Glucose Buddy is available for both devices.https://play.google.com/store/apps/details?id=com.skyhealth.glucosebuddyfree My brother uses it and likes it. I have used it on the iphone but they have newer versions that look like they include all the features necessary to keep a good log. It also has a web interface.

MySugr is a new app to the market with the goal of gamification. This may be aimed at a younger audience but their new approach has certainly attracted many new users. I have not played with it so I cannot comment directly. I am only going on what I have seen from my Diabetic friends on Facebook and Twitter have said. They have an app for both platforms and a web interface. https://mysugr.com/companion/

OnTrack https://play.google.com/store/apps/details?id=com.gexperts.ontrack&hl=en got good reviews and is available for Android. I cannot personally comment but it did come up in the top lists as well so I am assuming that it does serve its purpose well.

Diabetes PA http://www.diabetespa.com/ A new nice looking app that I haven't had the chance to look at yet.

Carbs and Cals:
A highly recommended app for helping to estimate carbs and calories in random foods. Its not free but if it helps with your control whats a few shekels. Available for Android and iOS.
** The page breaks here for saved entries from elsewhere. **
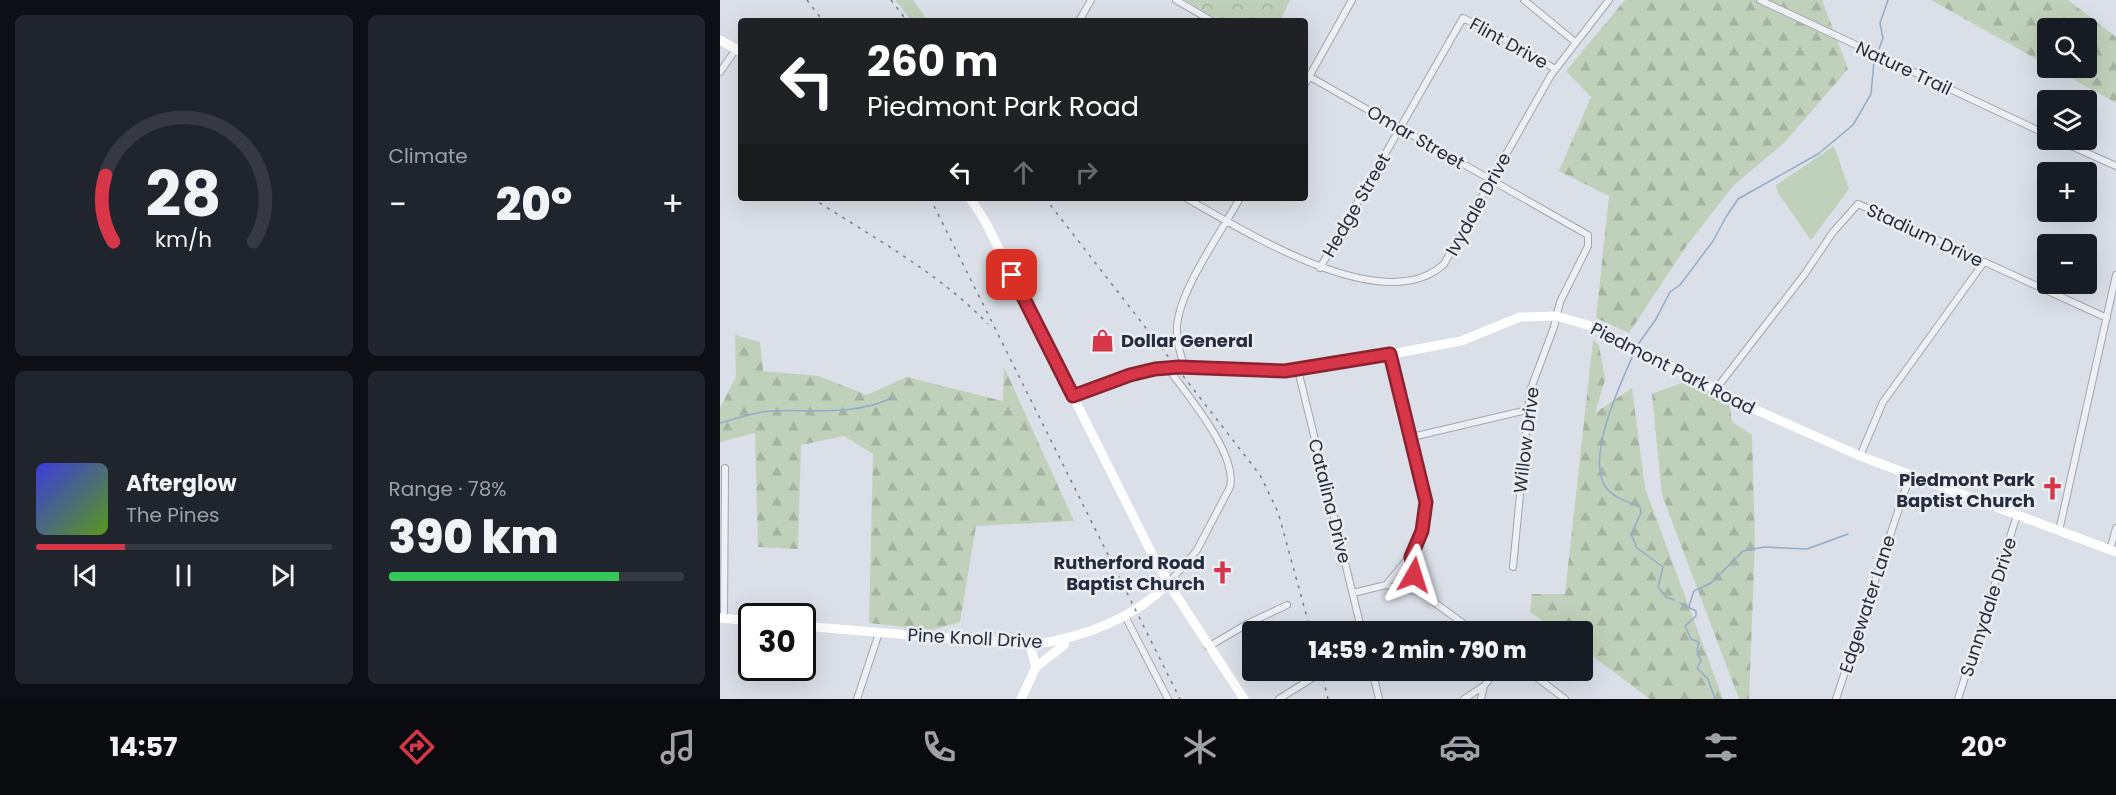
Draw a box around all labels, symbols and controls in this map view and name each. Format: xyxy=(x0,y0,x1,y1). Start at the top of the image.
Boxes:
street label: Flint Drive xyxy=(1465,11,1553,75)
map controls xyxy=(2037,18,2097,294)
button: search xyxy=(2037,18,2097,78)
text: 260 m xyxy=(867,32,999,91)
street label: Nature Trail xyxy=(1852,35,1956,101)
icon: left xyxy=(768,42,846,120)
text: Piedmont Park Road xyxy=(867,88,1139,125)
button: layers xyxy=(2037,90,2097,150)
street label: Omar Street xyxy=(1363,99,1469,175)
text: Climate xyxy=(389,142,468,170)
street label: Hedge Street xyxy=(1316,148,1396,262)
street label: Ivydale Drive xyxy=(1439,148,1517,260)
text: 28 xyxy=(146,150,222,238)
icon: left xyxy=(944,156,977,189)
icon: ahead xyxy=(1007,156,1040,189)
icon: right xyxy=(1070,156,1103,189)
button: + xyxy=(2037,162,2097,222)
text: 20° xyxy=(496,173,572,236)
text: − xyxy=(389,181,407,228)
text: + xyxy=(661,181,684,228)
street label: Stadium Drive xyxy=(1863,197,1987,273)
text: km/h xyxy=(155,225,212,256)
button: − xyxy=(2037,234,2097,294)
pin xyxy=(986,249,1037,300)
icon: arrive xyxy=(995,258,1028,291)
street label: Piedmont Park Road xyxy=(1587,316,1759,420)
shop icon: Dollar General xyxy=(1090,327,1116,353)
place label: Dollar General xyxy=(1121,328,1253,353)
street label: Willow Drive xyxy=(1507,385,1545,495)
street label: Catalina Drive xyxy=(1302,436,1358,566)
place label: Piedmont Park Baptist Church xyxy=(1896,467,2036,513)
text: Afterglow xyxy=(126,468,237,499)
text: Range · 78% xyxy=(389,475,507,503)
church icon: Piedmont Park Baptist Church xyxy=(2040,476,2066,502)
text: The Pines xyxy=(126,501,220,529)
text: 390 km xyxy=(389,506,559,569)
street label: Edgewater Lane xyxy=(1833,532,1901,676)
street label: Sunnydale Drive xyxy=(1954,534,2022,680)
position arrow xyxy=(1382,543,1446,607)
place label: Rutherford Road Baptist Church xyxy=(1054,550,1205,596)
icon: previous xyxy=(69,559,102,592)
icon: pause xyxy=(167,559,200,592)
icon: next xyxy=(266,559,299,592)
church icon: Rutherford Road Baptist Church xyxy=(1210,559,1236,585)
speed limit sign: 30 xyxy=(738,603,816,681)
street label: Pine Knoll Drive xyxy=(907,622,1043,654)
text: 14:59 · 2 min · 790 m xyxy=(1308,635,1527,666)
icon: directions xyxy=(396,726,438,768)
icon: music xyxy=(657,726,699,768)
icon: phone xyxy=(918,726,960,768)
icon: climate xyxy=(1179,726,1221,768)
icon: car xyxy=(1439,726,1481,768)
icon: filters xyxy=(1700,726,1742,768)
text: 14:57 xyxy=(109,728,178,765)
text: 20° xyxy=(1961,728,2007,765)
Spontaneous http://corp.deep-systems.com/he/ an app designed around helping know what they are eating in local restaurants, available for android and ios and also in Hebrew. It is targeted for Type 1 diabetics.

HelpAround http://helparound.co/ a social app for asking questions and getting help from people around you.

Strava www.strava.com 
This is a great GPS app for logging exercise, running or cycling. You can follow friends and set yourself training goals. Its very good I have been using it for a long time, the free version has loads of features. Its available for both platforms and has a web interface. Its also compatible with Garmin GPS devices.

KitchenBug http://www.kitchenbug.com/
Another great Israeli company that is like Pintrest for recipes. It is used to collect recipes that you find on the internet and store them in your own collection. It does this through a bookmarklet. When you see a recipe you press the button. It reads the recipe and selects directions and ingredients. It then calculates all the nutritional information. You can search for kosher recipes if that's what you are into. It gives a comment about whether or not it is suitable for PWDs, though this is more suited to Type2s than Type1s. I am working with them to improve this feature. The key is that for any recipe you can easily work out what you are eating in a meal, removes some of the guess work and is generally a great product.

If you have made it to the end of this post, well done. I hope it was helpful. Please add comments on what you think about the apps I have suggested or if you have other ones to suggest that I missed.